Since the 2012 renovation, notable concerts include Imagine Dragons (2013), Fall Out Boy (2013), Panic! at the Disco (2013 and 2014), Alan Jackson (2015), Zedd (2015), 2 Chainz (2016 and 2022), Arcade Fire (2017), Tyler, the Creator (2019 and 2022), Young Thug (2019), Illenium (2019), AJR (2019), Portugal. The Man (2022), Ghost (2022), Ice Cube (2023), Billy Strings (2023, 2024, and 2025), and Gucci Mane (2024).

=== Combat sports ===
WWE has hosted several professional wrestling events at the Sun Dome; it hosted Saturday Night's Main Event for the first time in 1985, and hosted the pay-per-view Royal Rumble in 1995 (which notably saw Shawn Michaels become the first person entering at number 1 to win the titular Royal Rumble match by outlasting all 29 of the other participants). On March 24, 2021, WWE announced that it would move its ThunderDome residency—a bio-secure bubble used to film the company's weekly programs Raw, SmackDown, and Main Event, as well as those shows' associated pay-per-views, due to the COVID-19 pandemic—to Yuengling Center beginning with the April 12 episode of Raw, following WrestleMania 37 (which was held at Tampa's Raymond James Stadium). The ThunderDome was relocated from Tropicana Field due to the start of the Tampa Bay Rays' 2021 season; as before, programs produced at the arena were held behind closed doors with no in-person audience. During their residency at the Yuengling Center, WWE held two pay-per-view events, WrestleMania Backlash and Hell in a Cell. WWE resumed live touring on July 16, thus ending the ThunderDome productions. The company finished tapings at the Yuengling Center on July 9; the final show to air featuring the ThunderDome at the Yuengling Center was the July 15 episode of Main Event. On March 7, 2025, WWE announced that it would host four events at the Yuengling Center from May 24 - May 27, 2025. The four events will be Saturday Night's Main Event XXXIX on May 24, Battleground on May 25, Monday Night Raw on May 26, and NXT on May 27.

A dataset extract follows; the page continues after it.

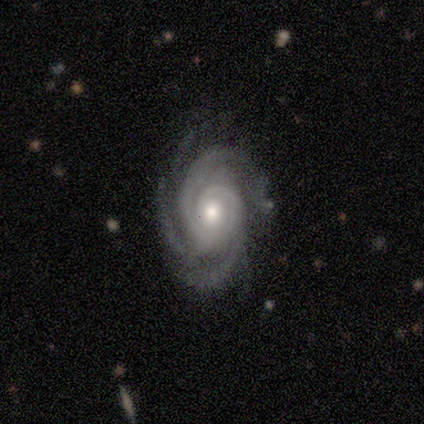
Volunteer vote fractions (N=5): Volunteers were most divided on "bar": no: 60%, weak: 40%, strong: 0%. More confident: smooth or featured — featured or disk (100%); edge-on disk — no (100%); spiral arms — yes (100%); merging — none (100%); spiral winding — tight (60%); spiral arm count — 3 (60%); bulge size — moderate (60%).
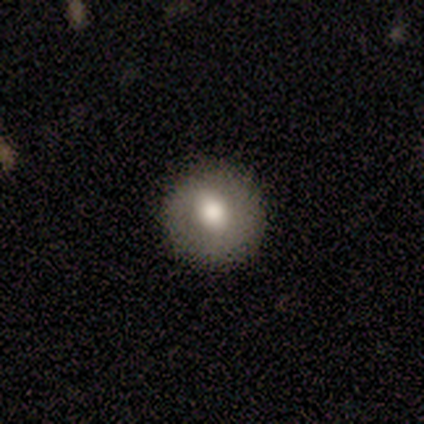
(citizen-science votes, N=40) This appears to be a smooth galaxy with no disk features (68%) that is round (89%). Merging: none (95%).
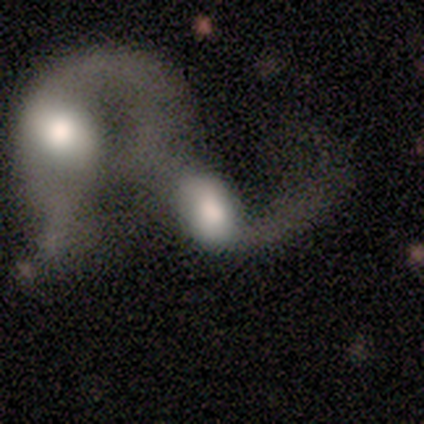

Creator Clash was hosted at the Yuengling Center in 2022.

UFC hosted UFC Fight Night: Lauzon vs Stephens at the Sun Dome on February 7, 2009. The Sun Dome also hosted Bellator 72 and 94 in 2012 and 2013 respectively.

On March 28, 2026, Real American Freestyle presented RAF 07 from the venue, an event that was broadcast live on Fox Nation.

Bound for Glory, a Total Nonstop Action Wrestling (TNA) professional wrestling event (and the promotion's flagship marquee event), will take place at the Yuengling Center on October 11, 2026.